[[ Listed records, beginning ]]

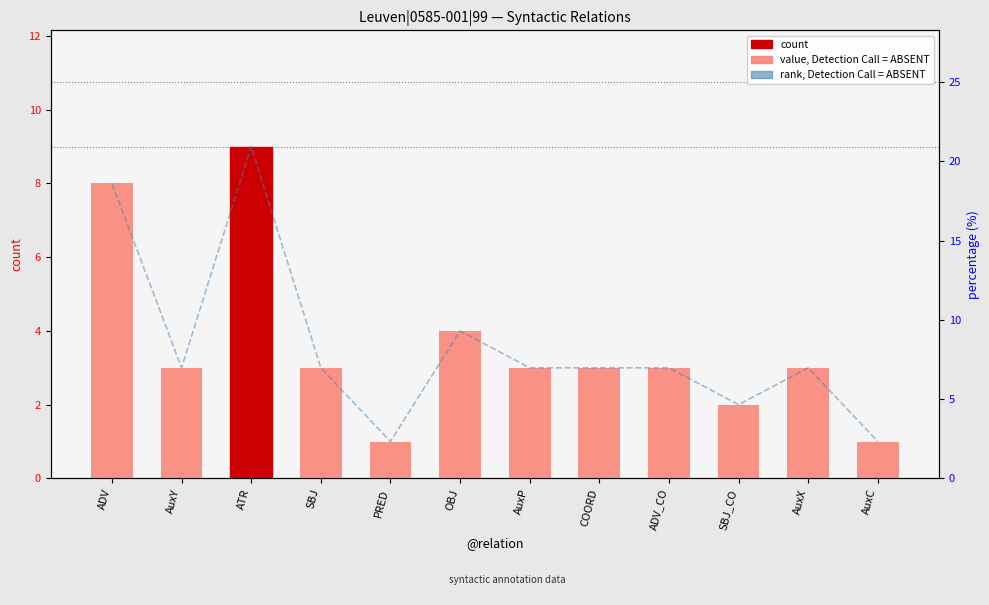

Reading right to left, extract all data points from this chart.

count: 1.0	3.0	2.0	3.0	3.0	3.0	4.0	1.0	3.0	9.0	3.0	8.0
rank, Detection Call = ABSENT: 2.3	7.0	4.7	7.0	7.0	7.0	9.3	2.3	7.0	20.9	7.0	18.6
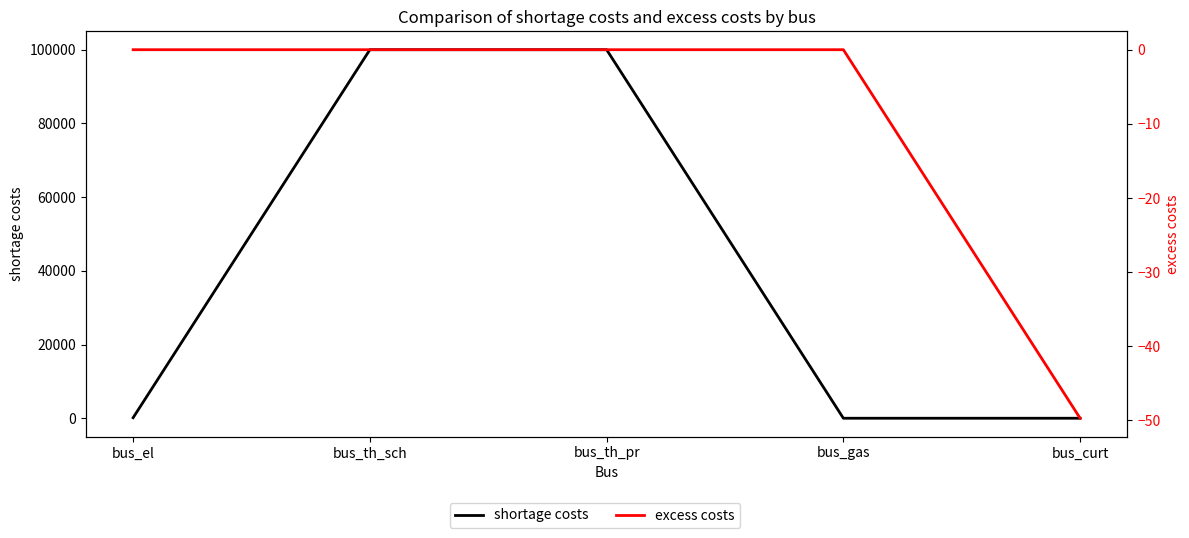

At bus_gas, list the series in order from smallest to largest.

shortage costs, excess costs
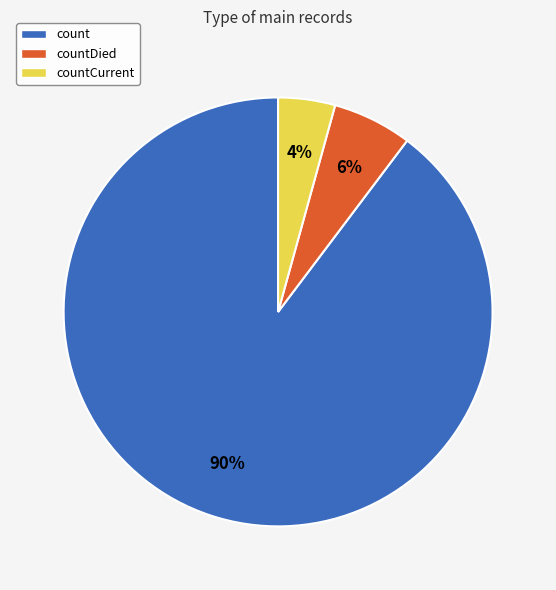

To the nearest percent, what portion does countDied represent?

6%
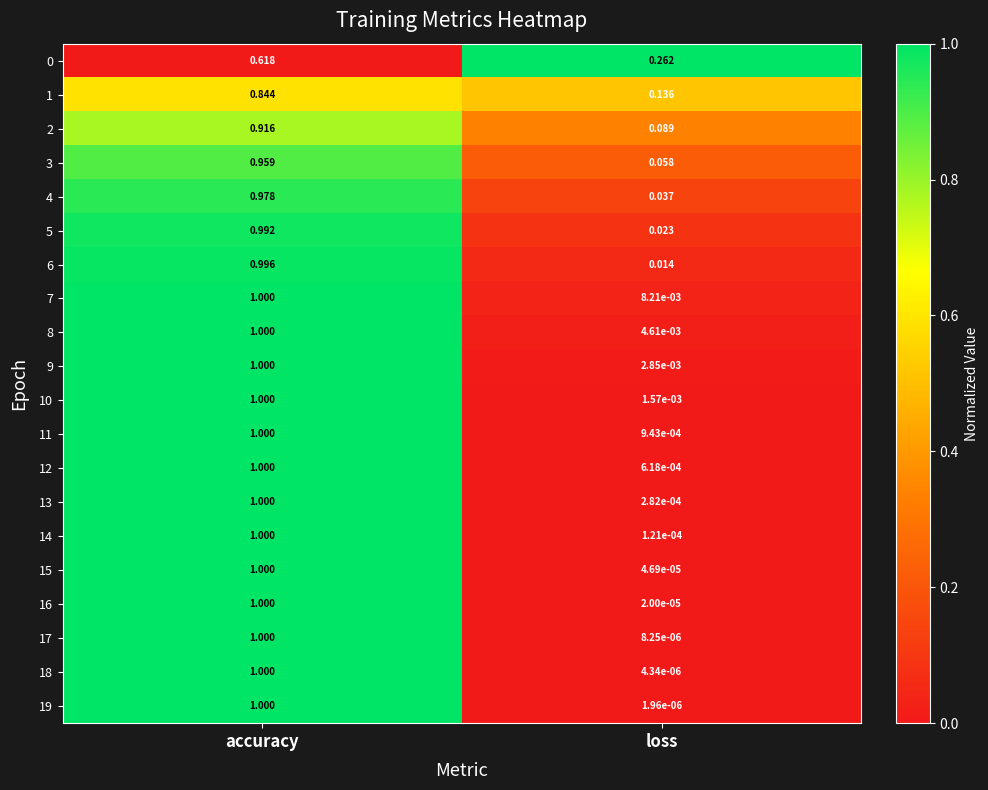

What is the difference between the highest and lowest values at accuracy?

0.4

[[ Listed records, end ]]

Copy out everything from the start of the lines down to the line containing "rank, Detection Call", and leave out the pictures.

__Exercise solution__
Reading right to left, extract all data points from this chart.

count: 1.0	3.0	2.0	3.0	3.0	3.0	4.0	1.0	3.0	9.0	3.0	8.0
rank, Detection Call = ABSENT: 2.3	7.0	4.7	7.0	7.0	7.0	9.3	2.3	7.0	20.9	7.0	18.6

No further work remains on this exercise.